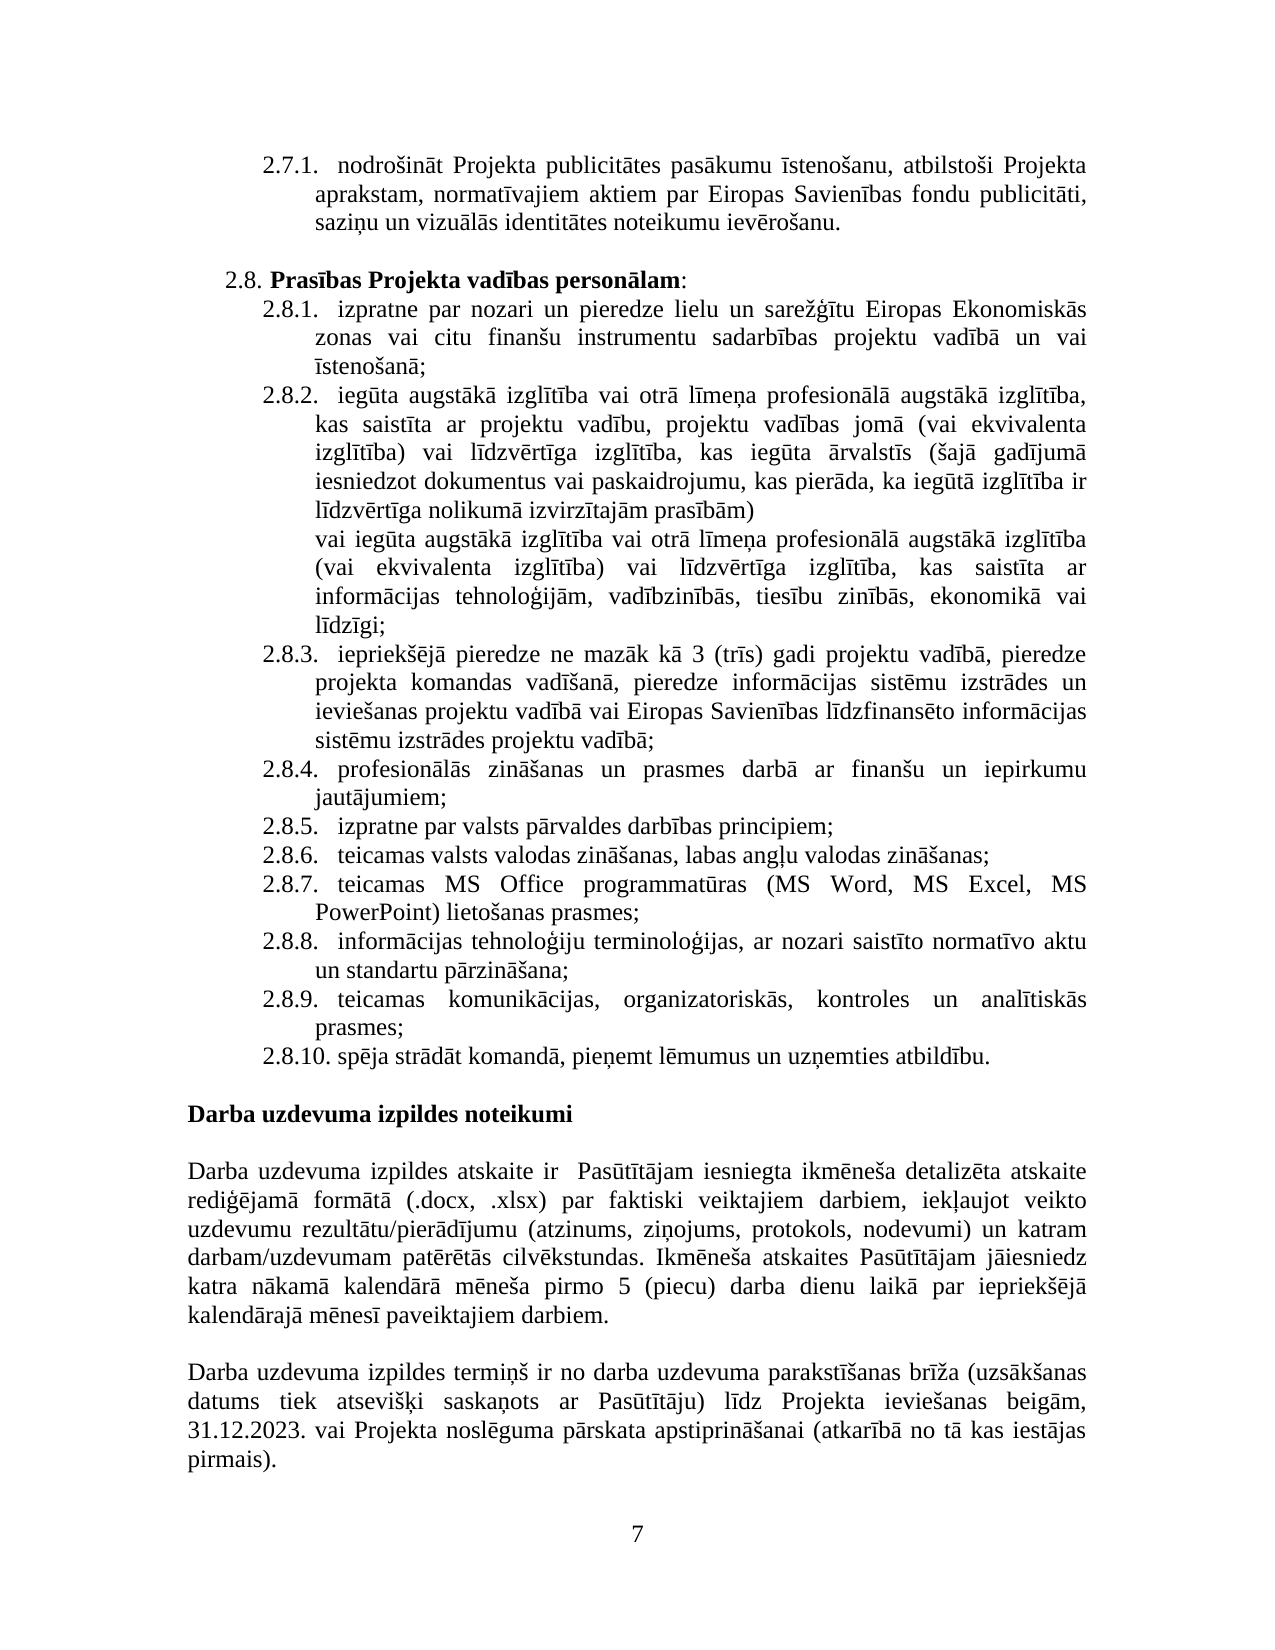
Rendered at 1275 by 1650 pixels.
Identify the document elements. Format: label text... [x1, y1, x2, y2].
-=-=-
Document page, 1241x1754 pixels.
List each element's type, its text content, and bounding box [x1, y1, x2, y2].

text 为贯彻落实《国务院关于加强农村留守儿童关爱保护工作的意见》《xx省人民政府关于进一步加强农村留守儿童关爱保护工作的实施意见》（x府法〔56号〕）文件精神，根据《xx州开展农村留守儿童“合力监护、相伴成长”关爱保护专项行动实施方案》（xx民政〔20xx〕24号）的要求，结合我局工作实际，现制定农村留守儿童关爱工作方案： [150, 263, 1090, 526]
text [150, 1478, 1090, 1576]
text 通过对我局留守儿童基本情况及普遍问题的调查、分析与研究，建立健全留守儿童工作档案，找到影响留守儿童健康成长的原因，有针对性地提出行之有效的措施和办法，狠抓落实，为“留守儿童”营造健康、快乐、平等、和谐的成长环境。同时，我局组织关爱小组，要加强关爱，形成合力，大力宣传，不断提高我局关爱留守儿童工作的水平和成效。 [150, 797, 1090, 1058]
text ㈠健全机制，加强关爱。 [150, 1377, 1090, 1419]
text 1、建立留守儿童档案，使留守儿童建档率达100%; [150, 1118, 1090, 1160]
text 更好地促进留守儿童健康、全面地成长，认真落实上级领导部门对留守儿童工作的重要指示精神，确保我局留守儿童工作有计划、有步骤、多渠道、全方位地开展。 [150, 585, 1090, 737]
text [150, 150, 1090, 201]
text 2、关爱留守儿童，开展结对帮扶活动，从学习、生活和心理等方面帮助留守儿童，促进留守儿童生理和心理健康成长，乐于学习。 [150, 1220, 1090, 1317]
-=-=-
WORK ORDER:
How many of the lines above hold "pixels"? Answer with only the number.

YOUR SOLUTION:
2